If there’s anything that was meant by the early Black Kids press, it wasn’t about hype or the power of the Internet, or the way that the music business is today. It’s that people like music from the ’80s a lot more than they’re generally willing to admit. Who could ignore how much the repeat-demanding “I’m Not Gonna Teach Your Boyfriend How To Dance With You” owed to the Cure?
Black Kids, “I’m Not Gonna Teach Your Boyfriend How To Dance With You” (download)
That single is here, on their first full-length, Partie Traumatic, and aesthetic pinpoints of the decade don’t end there. The not quite ballad but still calmed down “I’m Making Eyes At You” owes a thing or two to bands like New Order and Kraftwerk with its light, bloopy electronics and hand-clappish drum machines.

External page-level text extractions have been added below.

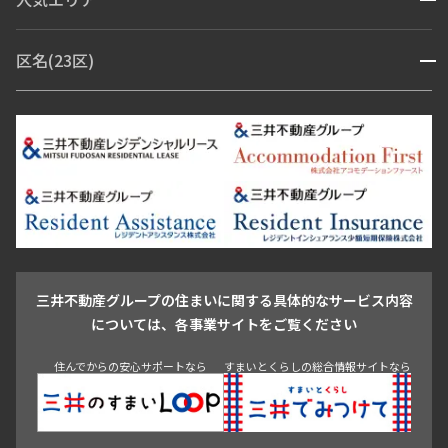
開閉
赤坂・六本木
広尾・麻布・麻布十番
虎ノ門・麻布台
区名(23区)
開閉
青山・表参道・原宿
白金・目黒
高輪・五反田・大崎
恵比寿・代官山・中目黒
渋谷・松濤・代々木上原
番町・四谷・九段
港区
渋谷区
中央区
新宿区
文京区
千代田区
目黒区
日本橋・銀座
市ヶ谷・神楽坂・飯田橋
三田・芝・浜松町
品川区
世田谷区
大田区
江東区
台東区
墨田区
中野区
芝浦・汐留・品川
月島・勝どき・豊洲
本郷・春日・小石川
豊島区
杉並区
板橋区
北区
練馬区
荒川区
足立区
新宿・代々木
目白・高田馬場・早稲田
中野・荻窪
葛飾区
江戸川区
池尻大橋・三軒茶屋
祐天寺・学芸大学・自由が丘
駒沢・用賀・二子玉川
成城・砧
池袋・板橋・王子
戸越・大井・蒲田
三井不動産グループの住まいに関する具体的なサービス内容
青山
渋谷
東京・大手町
新宿
品川
目黒・中目黒
については、各事業サイトをご覧ください
神田・御茶ノ水・秋葉原
初台・幡ヶ谷・笹塚
住んでからの安心サポートなら
すまいとくらしの総合情報サイトなら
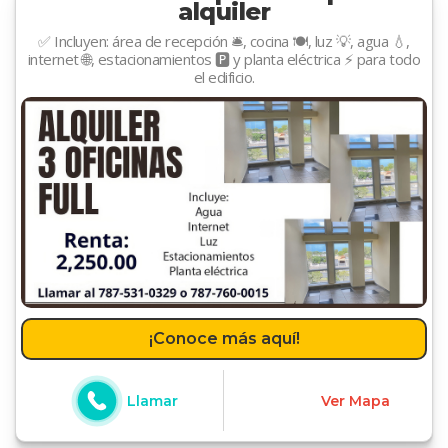
alquiler
✅ Incluyen: área de recepción 🛎️, cocina 🍽️, luz 💡, agua 💧,
internet 🌐, estacionamientos 🅿️ y planta eléctrica ⚡ para todo
el edificio.
¡Conoce más aquí!
Llamar
Ver Mapa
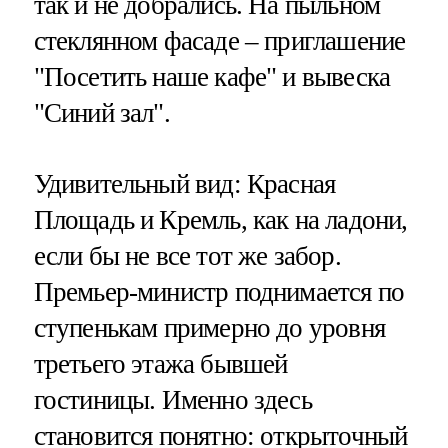
так и не добрались. На пыльном
стеклянном фасаде – приглашение
"Посетить наше кафе" и вывеска
"Синий зал".
Удивительный вид: Красная
Площадь и Кремль, как на ладони,
если бы не все тот же забор.
Премьер-министр поднимается по
ступенькам примерно до уровня
третьего этажа бывшей
гостиницы. Именно здесь
становится понятно: открыточный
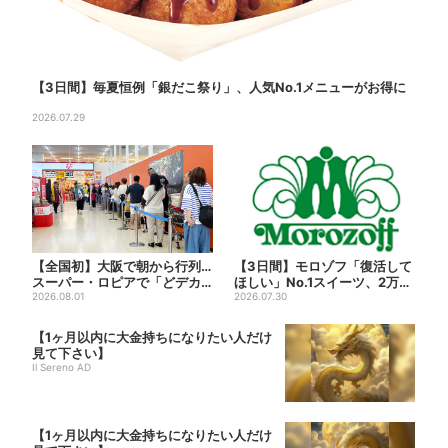
【3日間】毎夏恒例「銀だこ祭り」、人気No.1メニューがお得に
2026.07.29
【全国初】大阪で朝から行列…
【3日間】モロゾフ「復活して
スーパー・ロピアで「どデカ
ほしい」No.1スイーツ、2万3
抽選会」、開始30分で“1...
2026.08.01
865票から選ばれた...
2026.07.30
【1ヶ月以内に大金持ちになりたい人だけ
見て下さい】
Il Sereno AD
【1ヶ月以内に大金持ちになりたい人だけ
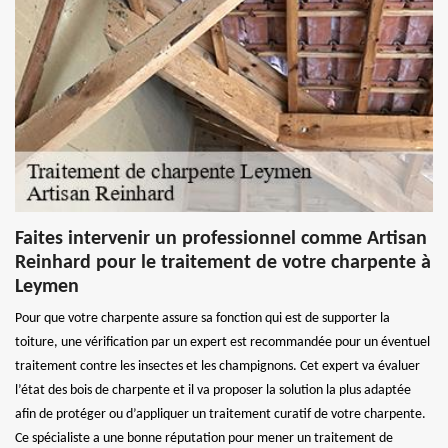
Faites intervenir un professionnel comme Artisan
Reinhard pour le traitement de votre charpente à
Leymen
Pour que votre charpente assure sa fonction qui est de supporter la
toiture, une vérification par un expert est recommandée pour un éventuel
traitement contre les insectes et les champignons. Cet expert va évaluer
l’état des bois de charpente et il va proposer la solution la plus adaptée
afin de protéger ou d’appliquer un traitement curatif de votre charpente.
Ce spécialiste a une bonne réputation pour mener un traitement de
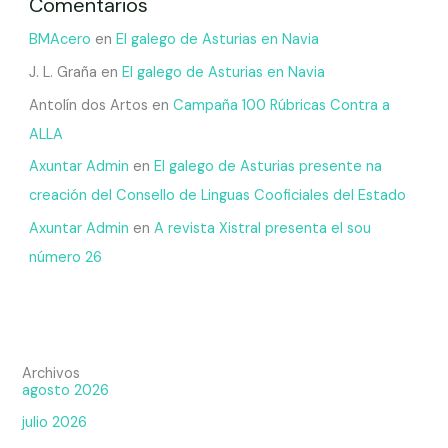
Comentarios
BMAcero
en
El galego de Asturias en Navia
J. L. Graña
en
El galego de Asturias en Navia
Antolín dos Artos
en
Campaña 100 Rúbricas Contra a
ALLA
Axuntar Admin
en
El galego de Asturias presente na
creación del Consello de Linguas Cooficiales del Estado
Axuntar Admin
en
A revista Xistral presenta el sou
número 26
Archivos
agosto 2026
julio 2026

Pitchfork, the site many credit with the group’s overnight boom, has since rescinded its support, giving Partie Traumatic a staggeringly low 3.3 – a drop of half of their scale from the Kids’ Wizard of Ahhhs EP. In some regards, this doesn’t make sense. All of the songs they loved from that EP are on Partie Traumatic. In other ways, it stands to reason. Those four songs – “I’m Not Gonna…,” “Hurricane Jane,” “Hit the Heartbrakes” and “I’ve Underestimated My Charm (Again)” – are still the best on the album. The rest are filler in comparison to the group’s original trajectory.
But if there’s anything really offensive about Partie Traumatic, it’s the absurd lyrics, which have been more or less present since the band’s beginning. They’re largely playfully tongue-in-cheek – one hopes – and definitely deliberate: though the title of the closing track is “Look At Me (When I Rock Wichoo),” Youngblood actually sings “with you,” in the song. But there are times when cutesy crosses over into eye-roll inducing, like in the title track when he insists, “You’re right / this song is the tits,” or when he refers to a ghost in a girl’s underwear (“Hit the Heartbreakes”).
Their brashness isn’t all bad, but this is clearly a young group that doesn’t know how to play up their assets. Youngblood, for example, certainly likes his gender benders. In “Hurricane Jane,” he tells a girl, “I want you inside me,” and decides she’s thinking “Christ / he’s everybody’s girl.” There’s also that opening line in their hit single: “You are the girl that I’ve been dreaming of / ever since I was a little girl.” But he never takes this gender flip-flopping further than that, into “Madame George” or “Lola” territory. By leaving it at a few mismatched pronouns, one wonders if he was trying to make some sort of half-assed statement or just got confused during the writing process.
Black Kids, “Hurricane Jane” (download)
This isn’t to say that all music has to be “thinking,” however, and as a light-hearted dance pop band, Black Kids fare well enough. Their pubescent hyper-sexuality coupled with familiar ’80s dance beats make Partie Traumatic the perfect album to listen to while having a dance party in your living room – or in your bed.
Ultimately, it’s hard to point any wagging fingers at Black Kids. They’re likely a band pushed too high too fast, as so many bloggers have already argued, and the lackluster additions to Partie Traumatic could very well be their case in point. For this reason, criticisms aside, one should make a point to take this album for what it is: cheeky, carefree pop, likely to remind you of your more awkward school days. When you were a kid. And you didn’t know any better.